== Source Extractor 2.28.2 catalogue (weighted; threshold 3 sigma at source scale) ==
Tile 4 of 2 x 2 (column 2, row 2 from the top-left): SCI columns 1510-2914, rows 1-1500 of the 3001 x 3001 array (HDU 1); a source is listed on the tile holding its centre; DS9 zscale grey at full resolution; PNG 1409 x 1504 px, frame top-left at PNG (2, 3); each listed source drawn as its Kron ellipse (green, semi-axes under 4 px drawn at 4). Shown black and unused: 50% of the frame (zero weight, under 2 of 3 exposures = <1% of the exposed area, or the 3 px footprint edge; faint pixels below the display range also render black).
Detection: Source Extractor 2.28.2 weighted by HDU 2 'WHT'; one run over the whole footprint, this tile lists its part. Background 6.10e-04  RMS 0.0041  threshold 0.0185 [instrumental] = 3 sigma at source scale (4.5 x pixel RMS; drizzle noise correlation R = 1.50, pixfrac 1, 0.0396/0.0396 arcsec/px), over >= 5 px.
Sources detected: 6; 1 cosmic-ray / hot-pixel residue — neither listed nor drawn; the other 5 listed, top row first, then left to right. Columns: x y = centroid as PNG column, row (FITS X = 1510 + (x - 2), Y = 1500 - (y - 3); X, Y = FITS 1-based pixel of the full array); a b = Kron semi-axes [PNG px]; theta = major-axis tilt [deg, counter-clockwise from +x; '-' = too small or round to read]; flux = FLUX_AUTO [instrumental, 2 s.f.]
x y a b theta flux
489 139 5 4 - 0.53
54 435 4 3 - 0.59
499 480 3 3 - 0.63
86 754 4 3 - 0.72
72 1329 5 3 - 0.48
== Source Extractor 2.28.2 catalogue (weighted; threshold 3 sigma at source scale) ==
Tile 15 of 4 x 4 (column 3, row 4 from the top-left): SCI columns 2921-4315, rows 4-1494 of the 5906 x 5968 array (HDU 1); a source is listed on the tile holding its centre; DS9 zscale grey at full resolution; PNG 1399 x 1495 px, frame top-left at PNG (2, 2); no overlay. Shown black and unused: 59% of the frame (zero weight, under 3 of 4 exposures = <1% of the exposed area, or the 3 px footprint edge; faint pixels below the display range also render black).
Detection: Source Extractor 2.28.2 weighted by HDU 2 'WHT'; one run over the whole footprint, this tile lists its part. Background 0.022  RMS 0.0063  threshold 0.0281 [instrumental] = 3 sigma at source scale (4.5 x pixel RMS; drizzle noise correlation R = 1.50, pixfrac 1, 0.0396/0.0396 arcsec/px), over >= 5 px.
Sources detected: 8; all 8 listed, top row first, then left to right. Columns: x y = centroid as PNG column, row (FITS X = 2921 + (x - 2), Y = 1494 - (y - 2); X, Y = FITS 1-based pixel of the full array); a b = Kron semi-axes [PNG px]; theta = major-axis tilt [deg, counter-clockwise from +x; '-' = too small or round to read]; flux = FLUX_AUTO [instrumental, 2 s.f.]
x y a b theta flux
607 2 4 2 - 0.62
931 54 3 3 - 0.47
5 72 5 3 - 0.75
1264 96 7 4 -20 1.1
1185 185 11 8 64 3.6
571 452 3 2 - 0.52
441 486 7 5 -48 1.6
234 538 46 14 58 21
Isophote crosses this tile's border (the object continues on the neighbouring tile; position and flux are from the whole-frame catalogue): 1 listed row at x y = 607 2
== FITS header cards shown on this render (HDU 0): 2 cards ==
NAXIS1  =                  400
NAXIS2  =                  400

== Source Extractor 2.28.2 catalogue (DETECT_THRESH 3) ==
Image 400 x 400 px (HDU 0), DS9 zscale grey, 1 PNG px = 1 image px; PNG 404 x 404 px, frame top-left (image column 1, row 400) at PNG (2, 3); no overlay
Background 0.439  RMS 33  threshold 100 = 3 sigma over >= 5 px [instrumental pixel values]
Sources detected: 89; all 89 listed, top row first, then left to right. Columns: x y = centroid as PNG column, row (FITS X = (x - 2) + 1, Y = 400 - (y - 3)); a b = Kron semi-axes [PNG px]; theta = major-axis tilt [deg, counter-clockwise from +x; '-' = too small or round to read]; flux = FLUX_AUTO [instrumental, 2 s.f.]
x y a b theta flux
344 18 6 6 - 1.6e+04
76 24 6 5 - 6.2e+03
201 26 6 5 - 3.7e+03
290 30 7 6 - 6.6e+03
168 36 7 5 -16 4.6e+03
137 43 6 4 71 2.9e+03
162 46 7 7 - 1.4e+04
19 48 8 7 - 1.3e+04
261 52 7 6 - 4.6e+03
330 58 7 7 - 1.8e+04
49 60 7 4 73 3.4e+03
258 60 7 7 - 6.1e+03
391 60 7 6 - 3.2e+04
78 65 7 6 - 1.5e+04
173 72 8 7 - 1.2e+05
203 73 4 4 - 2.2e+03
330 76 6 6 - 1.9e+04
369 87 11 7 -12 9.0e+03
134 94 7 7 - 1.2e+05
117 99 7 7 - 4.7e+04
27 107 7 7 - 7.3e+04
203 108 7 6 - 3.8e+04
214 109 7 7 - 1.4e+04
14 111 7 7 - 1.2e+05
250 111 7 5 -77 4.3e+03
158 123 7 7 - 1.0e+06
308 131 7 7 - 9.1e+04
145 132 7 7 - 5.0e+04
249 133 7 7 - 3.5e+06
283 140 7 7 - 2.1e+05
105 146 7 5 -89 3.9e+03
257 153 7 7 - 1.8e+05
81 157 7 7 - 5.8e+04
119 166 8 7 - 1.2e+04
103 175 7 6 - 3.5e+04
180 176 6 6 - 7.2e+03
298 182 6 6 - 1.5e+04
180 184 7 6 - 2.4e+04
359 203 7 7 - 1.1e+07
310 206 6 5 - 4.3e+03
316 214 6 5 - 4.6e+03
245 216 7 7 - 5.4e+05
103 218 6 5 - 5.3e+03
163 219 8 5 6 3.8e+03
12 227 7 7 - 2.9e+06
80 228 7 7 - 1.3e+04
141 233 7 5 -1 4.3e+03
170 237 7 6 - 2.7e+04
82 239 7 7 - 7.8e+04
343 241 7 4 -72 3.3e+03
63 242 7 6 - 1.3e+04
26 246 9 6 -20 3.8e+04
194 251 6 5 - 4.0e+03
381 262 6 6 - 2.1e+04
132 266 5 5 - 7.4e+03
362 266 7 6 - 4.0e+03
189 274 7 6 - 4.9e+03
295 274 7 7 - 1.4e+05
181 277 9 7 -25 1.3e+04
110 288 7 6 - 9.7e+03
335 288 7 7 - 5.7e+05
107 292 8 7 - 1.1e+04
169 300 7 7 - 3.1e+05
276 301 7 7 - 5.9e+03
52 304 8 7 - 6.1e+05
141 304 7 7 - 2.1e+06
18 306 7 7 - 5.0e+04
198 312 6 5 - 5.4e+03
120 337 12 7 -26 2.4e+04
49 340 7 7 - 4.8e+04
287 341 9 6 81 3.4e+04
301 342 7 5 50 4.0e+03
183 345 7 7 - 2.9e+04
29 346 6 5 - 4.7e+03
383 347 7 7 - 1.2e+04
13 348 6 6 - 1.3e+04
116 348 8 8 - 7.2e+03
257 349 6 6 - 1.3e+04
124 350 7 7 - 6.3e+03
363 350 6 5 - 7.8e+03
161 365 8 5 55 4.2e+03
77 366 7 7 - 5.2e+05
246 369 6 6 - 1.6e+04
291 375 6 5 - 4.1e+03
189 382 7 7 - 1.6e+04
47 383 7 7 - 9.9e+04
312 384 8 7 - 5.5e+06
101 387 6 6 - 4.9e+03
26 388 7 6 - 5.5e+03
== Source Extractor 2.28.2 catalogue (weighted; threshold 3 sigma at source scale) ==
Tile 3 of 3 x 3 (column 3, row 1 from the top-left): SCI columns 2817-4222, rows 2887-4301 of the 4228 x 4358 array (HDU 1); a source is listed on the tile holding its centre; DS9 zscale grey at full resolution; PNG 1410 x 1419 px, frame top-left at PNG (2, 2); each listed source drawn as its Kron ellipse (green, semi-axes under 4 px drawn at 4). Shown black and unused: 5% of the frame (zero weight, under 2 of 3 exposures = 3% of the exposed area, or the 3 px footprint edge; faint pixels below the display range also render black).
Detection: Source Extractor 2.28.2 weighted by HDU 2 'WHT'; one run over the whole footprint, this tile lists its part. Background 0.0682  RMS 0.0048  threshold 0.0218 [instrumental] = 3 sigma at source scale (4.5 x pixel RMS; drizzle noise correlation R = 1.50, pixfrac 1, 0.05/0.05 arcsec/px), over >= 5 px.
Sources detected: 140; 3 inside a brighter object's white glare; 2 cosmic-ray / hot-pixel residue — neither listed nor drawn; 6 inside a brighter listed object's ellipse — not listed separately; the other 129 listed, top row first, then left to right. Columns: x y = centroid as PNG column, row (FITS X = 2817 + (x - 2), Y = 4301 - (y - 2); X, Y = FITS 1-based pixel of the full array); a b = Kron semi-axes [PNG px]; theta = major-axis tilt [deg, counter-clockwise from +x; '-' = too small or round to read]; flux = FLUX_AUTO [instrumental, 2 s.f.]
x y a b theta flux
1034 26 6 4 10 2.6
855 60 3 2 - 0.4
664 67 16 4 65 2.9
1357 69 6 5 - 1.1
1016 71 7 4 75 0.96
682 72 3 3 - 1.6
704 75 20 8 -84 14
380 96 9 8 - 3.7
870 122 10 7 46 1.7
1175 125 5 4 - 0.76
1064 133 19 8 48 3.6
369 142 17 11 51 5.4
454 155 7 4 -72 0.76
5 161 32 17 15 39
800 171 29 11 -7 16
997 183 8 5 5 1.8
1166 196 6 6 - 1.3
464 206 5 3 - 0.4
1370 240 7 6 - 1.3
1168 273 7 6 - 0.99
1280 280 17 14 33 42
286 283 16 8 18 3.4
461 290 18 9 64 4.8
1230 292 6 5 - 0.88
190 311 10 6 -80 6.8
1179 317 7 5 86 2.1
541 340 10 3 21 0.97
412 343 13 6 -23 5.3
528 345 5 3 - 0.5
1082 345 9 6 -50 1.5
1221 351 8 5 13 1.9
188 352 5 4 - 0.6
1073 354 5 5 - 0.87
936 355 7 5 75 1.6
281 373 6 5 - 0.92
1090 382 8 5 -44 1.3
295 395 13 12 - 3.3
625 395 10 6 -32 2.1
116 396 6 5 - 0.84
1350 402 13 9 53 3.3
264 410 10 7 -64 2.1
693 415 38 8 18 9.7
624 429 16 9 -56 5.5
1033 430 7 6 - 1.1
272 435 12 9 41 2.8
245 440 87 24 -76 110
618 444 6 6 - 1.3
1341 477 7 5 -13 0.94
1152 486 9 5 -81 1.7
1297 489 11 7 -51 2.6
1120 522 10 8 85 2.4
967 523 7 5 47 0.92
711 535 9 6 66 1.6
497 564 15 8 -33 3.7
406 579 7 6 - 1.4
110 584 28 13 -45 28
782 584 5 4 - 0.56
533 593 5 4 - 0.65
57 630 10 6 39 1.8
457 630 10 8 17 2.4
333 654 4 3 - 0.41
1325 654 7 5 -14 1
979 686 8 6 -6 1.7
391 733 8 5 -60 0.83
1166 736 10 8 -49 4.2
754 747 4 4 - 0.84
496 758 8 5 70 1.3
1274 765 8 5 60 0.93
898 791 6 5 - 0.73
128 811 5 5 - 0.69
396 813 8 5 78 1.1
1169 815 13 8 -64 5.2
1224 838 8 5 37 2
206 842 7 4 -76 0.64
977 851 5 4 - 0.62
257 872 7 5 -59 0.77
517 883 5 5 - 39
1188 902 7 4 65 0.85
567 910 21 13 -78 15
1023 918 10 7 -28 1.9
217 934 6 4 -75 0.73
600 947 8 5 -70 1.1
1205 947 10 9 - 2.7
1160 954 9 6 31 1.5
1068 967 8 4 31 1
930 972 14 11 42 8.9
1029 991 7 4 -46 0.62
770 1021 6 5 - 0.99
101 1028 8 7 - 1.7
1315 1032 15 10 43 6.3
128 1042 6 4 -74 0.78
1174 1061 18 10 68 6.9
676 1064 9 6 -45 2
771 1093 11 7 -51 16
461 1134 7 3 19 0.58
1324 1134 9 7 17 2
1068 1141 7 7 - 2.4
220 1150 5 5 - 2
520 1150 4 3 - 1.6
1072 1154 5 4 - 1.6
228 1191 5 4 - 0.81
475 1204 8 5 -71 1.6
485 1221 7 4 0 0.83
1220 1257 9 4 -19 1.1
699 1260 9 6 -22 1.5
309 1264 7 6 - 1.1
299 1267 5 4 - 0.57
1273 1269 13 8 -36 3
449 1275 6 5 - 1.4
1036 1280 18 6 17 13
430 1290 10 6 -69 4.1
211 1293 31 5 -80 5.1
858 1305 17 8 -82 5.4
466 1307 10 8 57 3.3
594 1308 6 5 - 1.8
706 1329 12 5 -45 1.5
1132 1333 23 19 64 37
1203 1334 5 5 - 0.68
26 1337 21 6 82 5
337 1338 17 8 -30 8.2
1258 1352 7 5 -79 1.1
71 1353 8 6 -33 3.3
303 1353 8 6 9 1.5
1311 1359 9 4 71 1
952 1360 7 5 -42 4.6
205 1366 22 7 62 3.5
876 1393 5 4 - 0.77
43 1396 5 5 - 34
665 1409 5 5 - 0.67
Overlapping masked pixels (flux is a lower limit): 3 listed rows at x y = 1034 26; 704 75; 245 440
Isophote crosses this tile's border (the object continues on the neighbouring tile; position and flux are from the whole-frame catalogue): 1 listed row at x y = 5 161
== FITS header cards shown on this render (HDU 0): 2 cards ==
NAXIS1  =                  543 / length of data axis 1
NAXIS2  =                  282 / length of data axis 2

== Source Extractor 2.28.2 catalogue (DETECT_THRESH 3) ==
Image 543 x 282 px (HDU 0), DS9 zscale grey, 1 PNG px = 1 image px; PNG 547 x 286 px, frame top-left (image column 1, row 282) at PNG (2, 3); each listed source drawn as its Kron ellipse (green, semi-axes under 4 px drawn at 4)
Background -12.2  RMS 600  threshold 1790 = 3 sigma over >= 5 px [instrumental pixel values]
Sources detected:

**THE EXERCISE**
Please repeat the material above, word for word, from its very first line through the line that contains "72 1329 5 3 - 0.48", with both ends included.

**TASK SOLUTION**
== Source Extractor 2.28.2 catalogue (weighted; threshold 3 sigma at source scale) ==
Tile 4 of 2 x 2 (column 2, row 2 from the top-left): SCI columns 1510-2914, rows 1-1500 of the 3001 x 3001 array (HDU 1); a source is listed on the tile holding its centre; DS9 zscale grey at full resolution; PNG 1409 x 1504 px, frame top-left at PNG (2, 3); each listed source drawn as its Kron ellipse (green, semi-axes under 4 px drawn at 4). Shown black and unused: 50% of the frame (zero weight, under 2 of 3 exposures = <1% of the exposed area, or the 3 px footprint edge; faint pixels below the display range also render black).
Detection: Source Extractor 2.28.2 weighted by HDU 2 'WHT'; one run over the whole footprint, this tile lists its part. Background 6.10e-04  RMS 0.0041  threshold 0.0185 [instrumental] = 3 sigma at source scale (4.5 x pixel RMS; drizzle noise correlation R = 1.50, pixfrac 1, 0.0396/0.0396 arcsec/px), over >= 5 px.
Sources detected: 6; 1 cosmic-ray / hot-pixel residue — neither listed nor drawn; the other 5 listed, top row first, then left to right. Columns: x y = centroid as PNG column, row (FITS X = 1510 + (x - 2), Y = 1500 - (y - 3); X, Y = FITS 1-based pixel of the full array); a b = Kron semi-axes [PNG px]; theta = major-axis tilt [deg, counter-clockwise from +x; '-' = too small or round to read]; flux = FLUX_AUTO [instrumental, 2 s.f.]
x y a b theta flux
489 139 5 4 - 0.53
54 435 4 3 - 0.59
499 480 3 3 - 0.63
86 754 4 3 - 0.72
72 1329 5 3 - 0.48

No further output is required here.